Wer eher naturbelassene Strände sucht, muss mit dem Bus, Taxi oder Mietauto an den Stadtrand oder sogar darüber hinaus fahren. Dort findet man oft Natur pur und kaum Touristen. Marokko ist, wie schon oben erwähnt, obwohl aufgeschlossen und modern, dennoch ein sehr traditionelles Land und die Menschen dem muslimischen Glauben sehr verbunden. An Stränden, die zu einem kleinen Fischerdorf gehören, sollte man sich daher respektvoll kleiden – auch am Strand. Angebracht sind hier zumindest knielange Hosen oder Röcke und ein den Oberkörper bedeckendes Shirt.

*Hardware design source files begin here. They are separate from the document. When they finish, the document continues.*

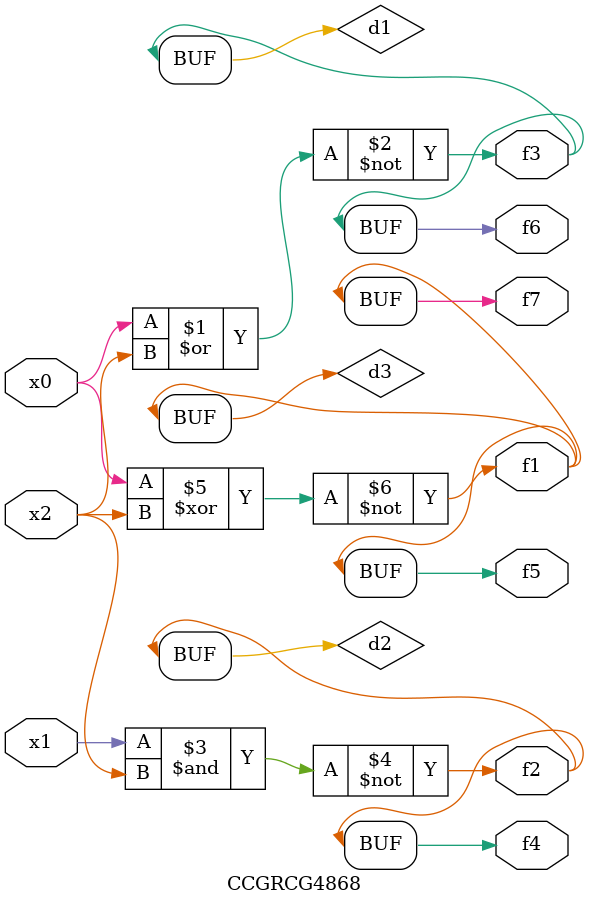
<source format=v>
module CCGRCG4868(
	input x0, x1, x2,
	output f1, f2, f3, f4, f5, f6, f7
);

	wire d1, d2, d3;

	nor (d1, x0, x2);
	nand (d2, x1, x2);
	xnor (d3, x0, x2);
	assign f1 = d3;
	assign f2 = d2;
	assign f3 = d1;
	assign f4 = d2;
	assign f5 = d3;
	assign f6 = d1;
	assign f7 = d3;
endmodule

</source>
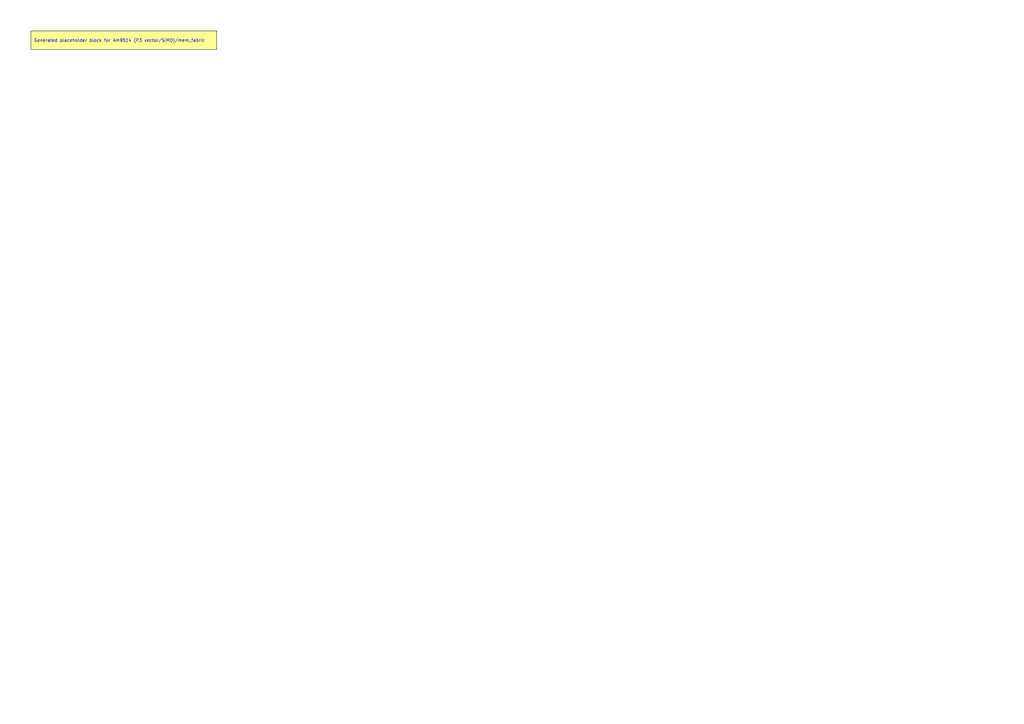
<source format=kicad_sch>
(kicad_sch
	(version 20250114)
	(generator "kicadgen")
	(generator_version "0.2")
	(uuid "21f7dd71-b8b3-553c-8487-97c2d06e8cb6")
	(paper "A3")
	(title_block
		(title "Am9514 (P3 vector/SIMD)::mem_fabric")
		(company "Project Carbon")
		(comment 1 "Generated - do not edit in generated/")
		(comment 2 "Edit in schem/kicad9/manual/ or refine mapping specs")
	)
	(lib_symbols)
	(text_box
		"Generated placeholder block for Am9514 (P3 vector/SIMD)/mem_fabric"
		(exclude_from_sim no)
		(at
			12.7
			12.7
			0
		)
		(size 76.2 7.62)
		(margins
			1.27
			1.27
			1.27
			1.27
		)
		(stroke
			(width 0)
			(type default)
			(color
				0
				0
				0
				1
			)
		)
		(fill
			(type color)
			(color
				255
				255
				150
				1
			)
		)
		(effects
			(font
				(size 1.27 1.27)
			)
			(justify left)
		)
		(uuid "0a5a542c-882a-5b4b-abbd-24d05fa35bd6")
	)
	(sheet_instances
		(path
			"/"
			(page "1")
		)
	)
	(embedded_fonts no)
)

</source>
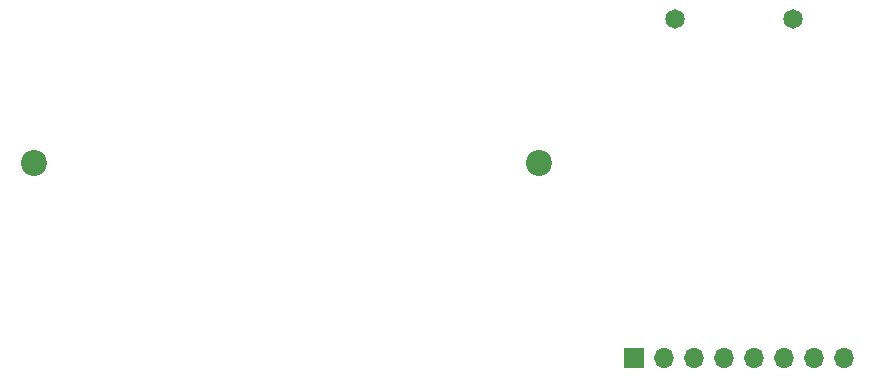
<source format=gbs>
%TF.GenerationSoftware,KiCad,Pcbnew,7.0.8-7.0.8~ubuntu22.04.1*%
%TF.CreationDate,2023-10-25T08:52:20+02:00*%
%TF.ProjectId,extension-cable,65787465-6e73-4696-9f6e-2d6361626c65,rev?*%
%TF.SameCoordinates,Original*%
%TF.FileFunction,Soldermask,Bot*%
%TF.FilePolarity,Negative*%
%FSLAX46Y46*%
G04 Gerber Fmt 4.6, Leading zero omitted, Abs format (unit mm)*
G04 Created by KiCad (PCBNEW 7.0.8-7.0.8~ubuntu22.04.1) date 2023-10-25 08:52:20*
%MOMM*%
%LPD*%
G01*
G04 APERTURE LIST*
%ADD10C,1.650000*%
%ADD11C,2.200000*%
%ADD12R,1.700000X1.700000*%
%ADD13O,1.700000X1.700000*%
G04 APERTURE END LIST*
D10*
X137310000Y-67225000D03*
X127310000Y-67225000D03*
D11*
X73000000Y-79460000D03*
X115770000Y-79460000D03*
D12*
X123820000Y-95955000D03*
D13*
X126360000Y-95955000D03*
X128900000Y-95955000D03*
X131440000Y-95955000D03*
X133980000Y-95955000D03*
X136520000Y-95955000D03*
X139060000Y-95955000D03*
X141600000Y-95955000D03*
M02*

</source>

Am Strand von Anza, einem Fischerdorf gleich nördlich von Agadir, trifft man hauptsächlich auf Einheimische und Surfer. Hier sollte man besonders darauf achten, sich respektvoll gegenüber der muslimischen Kultur zu verhalten.
Der Strand von Anza hat mich verzaubert - ich liebe es, hier zu sein und die Natur zu genießen.
Es wird magisch, wenn die Ebbe abends die Unterwasserwelt freilegt.
Die abendlichen Besuche am Strand versetzen mich in eine faszinierende Märchenwelt ❤️
Es kann durchaus vorkommen, dass man tierische Begleitung bekommt. Es gibt in Marokko sehr viele Hunde und Katzen, die auf der Straße leben müssen. Sie freuen sich über etwas Aufmerksamkeit und Gesellschaft.